Whilst fact-specific, this case highlights that whilst performing a misconduct investigation employers should consider the full facts and not act hastily in jumping to a conclusion of gross misconduct when a lesser offence or sanction may be appropriate.
Employers should also take from this the need to set clear parameters and expectations when running diversity, equity and inclusion (DE&I) training sessions to ensure that everyone attending is clear on the boundaries of acceptable conduct during the training. One such action might be to make it clear at the beginning of any training session that questions are to be welcomed but delegates should still consider the impact of their words and phrase any questions appropriately.
The final point on this case is that it should be noted that it is a first instance decision and not therefore binding on other Tribunals.

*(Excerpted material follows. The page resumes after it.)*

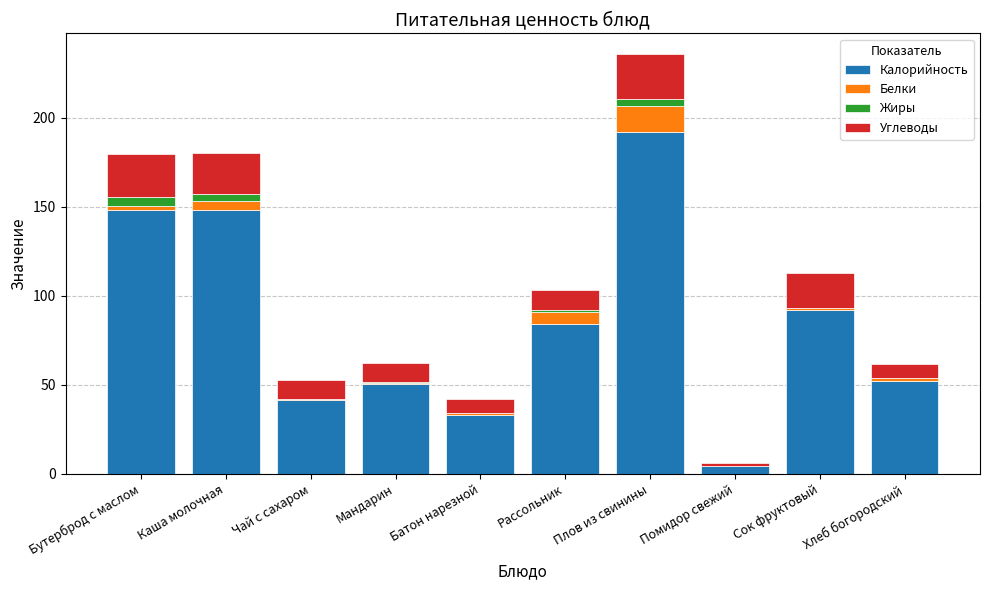

At which label does Калорийность reach its peak?

Плов из свинины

A different Tribunal could find from very similar facts that a dismissal was fair.
Loss of the right to a statutory redundancy payment
Redundancy processes are stressful for all involved and it is not uncommon for things to change. The case of Love v M B Farm Produce Ltd is a reminder to employers to be flexible in their approach.
Mrs Love worked at a farm shop which was to be closed and she was put at risk of redundancy. She was offered an alternative role at another farm shop on a trial period, but she turned this down as she was not a confident driver, and it would involve her driving to an unfamiliar place. Her employer offered to pay her reasonable mileage and fuel expenses and confirmed she would not be required to drive in the snow if it would be too risky. On this basis, they considered the role suitable and her refusal of it unreasonable and so confirmed that she would not receive a statutory redundancy payment. Mrs Love then expressed interest in at least commencing a trial period for the alternative role, but her employer confirmed her redundancy. She brought claims for a statutory redundancy payment and unfair dismissal.
The claim for the redundancy payment failed on the basis that the alternative role she had been offered was suitable and her refusal of it was unreasonable. Her later change of mind did not restore her right to a redundancy payment. However, the claim for unfair dismissal succeeded on the basis that it was not reasonable for her employer to refuse to allow her to commence the trial period. The alternative role was still vacant at the point she changed her mind, they had previously been keen for her to take up the role and she was a long serving employee.
When handling redundancy situations, employers should be mindful of the impact on the affected employees and should remain as flexible as possible to ensure a fair process is followed.